Daphne and Amalia
After Thanksgiving expired I spent the following morning at a café with Daphne and Amalia Zepos, the two sisters behind our exclusive Kokoraki olive oil from the island of Zakynthos, Greece. Amalia was in from Athens, visiting Daphne in Brooklyn for Thanksgiving.
It'd been two weeks since the olive harvest finished. Amalia shared details. All the olives were picked and pressed from October 27 to November 13. It's a blend of one part dopia (Greek for "local") and five parts Koroneiki olives. Yields were slightly lower than last year, which to her is a good sign for the flavor. She brought a bottle, the color was electric. She says that's typical for oil from Zakynthos. A minty phosphorescent green that surprises people from elsewhere in Greece, where oil is almost always yellow.

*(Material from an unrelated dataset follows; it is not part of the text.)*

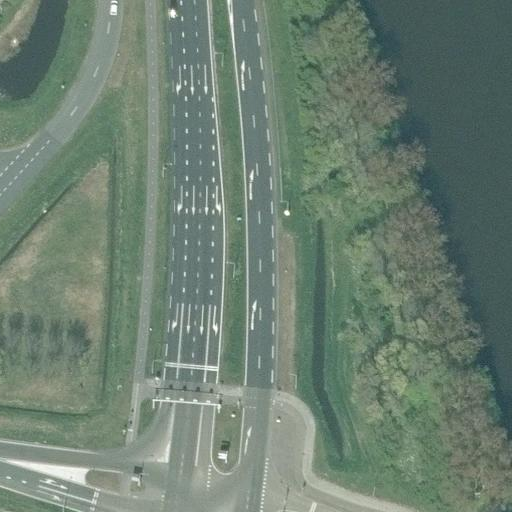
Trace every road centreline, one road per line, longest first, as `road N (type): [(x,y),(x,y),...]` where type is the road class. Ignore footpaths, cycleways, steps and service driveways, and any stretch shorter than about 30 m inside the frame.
road 1 (primary): [(247,509),(262,246),(244,0)]
road 2 (primary): [(186,0),(197,242),(179,498)]
road 3 (unclassified): [(0,197),(88,89),(102,60),(110,0)]
road 4 (primary): [(179,498),(0,461)]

It's the first time I met Amalia. She is poised, calm, relentlessly precise. She's new to oil making, having taken a seminar with author Judy Ridgway last year and learning otherwise by trial and error and constant discussion with the farmers. She keeps a notebook with each day's pressing notes. Kilos picked, olive oil pressed, rain or sun, temperature, and so on. This year she sourced a special filter tray from Crete to remove stems and leaves on the farm because the machine at the olive press doesn't work well enough for her standards. She's adamant about pressing without the addition of heat (cold pressed) so she waits at the local olive press until all the other farmers are finished and the press is washed and cooled. That often means pressing at 2 in the morning, by moonlight.
If pressing olive oil by moonlight sounds enchanting it's worth noting that it's just the latest chapter in the romantic history of this particular olive grove. Amalia holds a letter that details the ownership of the small farm since 1820. At that point it was bequeathed as a marriage dowry. Even then it was considered valuable, worth enough to win a lifetime commitment between two lovers. Many of the two hundred eight trees are from that period — or older. The newlywed family of two centuries ago would have had oil that's very similar to what we have today. Since then the grove has had four owners, the last being the family of Amalia's husband.
We currently offer 2008's harvest, the first bottled for sale outside Greece. It's a rare example of an estate bottled Greek olive oil. (Almost all Greek oil is made for personal consumption or sold to co-ops and blended.) The flavor is vibrant and bright, like the color. The 2009 harvest will be with us in late spring. The flavor now, intense and green since it was just pressed, promises to be delicious. Both harvests are certified organic.